(The data Opens)

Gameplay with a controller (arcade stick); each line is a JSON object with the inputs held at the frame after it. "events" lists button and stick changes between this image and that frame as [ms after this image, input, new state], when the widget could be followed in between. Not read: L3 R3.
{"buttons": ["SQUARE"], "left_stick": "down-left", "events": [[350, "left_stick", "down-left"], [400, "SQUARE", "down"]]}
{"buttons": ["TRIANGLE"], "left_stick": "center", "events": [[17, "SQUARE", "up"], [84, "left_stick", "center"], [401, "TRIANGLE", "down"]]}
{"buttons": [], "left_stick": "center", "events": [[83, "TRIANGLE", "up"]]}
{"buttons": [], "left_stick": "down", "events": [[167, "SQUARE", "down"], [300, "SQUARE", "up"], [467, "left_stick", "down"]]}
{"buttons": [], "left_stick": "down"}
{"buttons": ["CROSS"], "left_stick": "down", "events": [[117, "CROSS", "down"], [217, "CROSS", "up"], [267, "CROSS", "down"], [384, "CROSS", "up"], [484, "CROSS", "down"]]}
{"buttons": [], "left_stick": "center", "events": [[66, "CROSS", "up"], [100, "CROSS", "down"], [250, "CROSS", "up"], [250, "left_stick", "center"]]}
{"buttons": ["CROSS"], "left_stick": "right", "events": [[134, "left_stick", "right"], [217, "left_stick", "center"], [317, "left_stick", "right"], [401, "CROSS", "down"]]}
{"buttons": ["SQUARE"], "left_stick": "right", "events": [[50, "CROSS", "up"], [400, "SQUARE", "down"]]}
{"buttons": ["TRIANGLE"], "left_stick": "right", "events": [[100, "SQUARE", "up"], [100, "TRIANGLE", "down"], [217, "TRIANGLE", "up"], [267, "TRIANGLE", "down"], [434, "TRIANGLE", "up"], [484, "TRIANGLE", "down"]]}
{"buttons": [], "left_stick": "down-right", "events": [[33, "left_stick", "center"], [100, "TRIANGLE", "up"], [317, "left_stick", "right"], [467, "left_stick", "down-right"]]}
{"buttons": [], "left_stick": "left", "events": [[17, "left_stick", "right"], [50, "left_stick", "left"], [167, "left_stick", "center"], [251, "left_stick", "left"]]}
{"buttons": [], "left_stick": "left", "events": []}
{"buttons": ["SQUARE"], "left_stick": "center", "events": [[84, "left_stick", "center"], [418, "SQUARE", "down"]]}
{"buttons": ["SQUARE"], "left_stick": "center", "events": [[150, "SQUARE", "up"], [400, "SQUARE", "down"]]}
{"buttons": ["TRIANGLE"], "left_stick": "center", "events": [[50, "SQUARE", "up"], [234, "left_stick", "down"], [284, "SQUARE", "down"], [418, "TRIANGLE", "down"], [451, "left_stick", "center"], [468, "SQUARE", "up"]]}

(The data Closes)

Your response should be each line that includes the word "right", copied from the records.

> **Answer area**
{"buttons": ["CROSS"], "left_stick": "right", "events": [[134, "left_stick", "right"], [217, "left_stick", "center"], [317, "left_stick", "right"], [401, "CROSS", "down"]]}
{"buttons": ["SQUARE"], "left_stick": "right", "events": [[50, "CROSS", "up"], [400, "SQUARE", "down"]]}
{"buttons": ["TRIANGLE"], "left_stick": "right", "events": [[100, "SQUARE", "up"], [100, "TRIANGLE", "down"], [217, "TRIANGLE", "up"], [267, "TRIANGLE", "down"], [434, "TRIANGLE", "up"], [484, "TRIANGLE", "down"]]}
{"buttons": [], "left_stick": "down-right", "events": [[33, "left_stick", "center"], [100, "TRIANGLE", "up"], [317, "left_stick", "right"], [467, "left_stick", "down-right"]]}
{"buttons": [], "left_stick": "left", "events": [[17, "left_stick", "right"], [50, "left_stick", "left"], [167, "left_stick", "center"], [251, "left_stick", "left"]]}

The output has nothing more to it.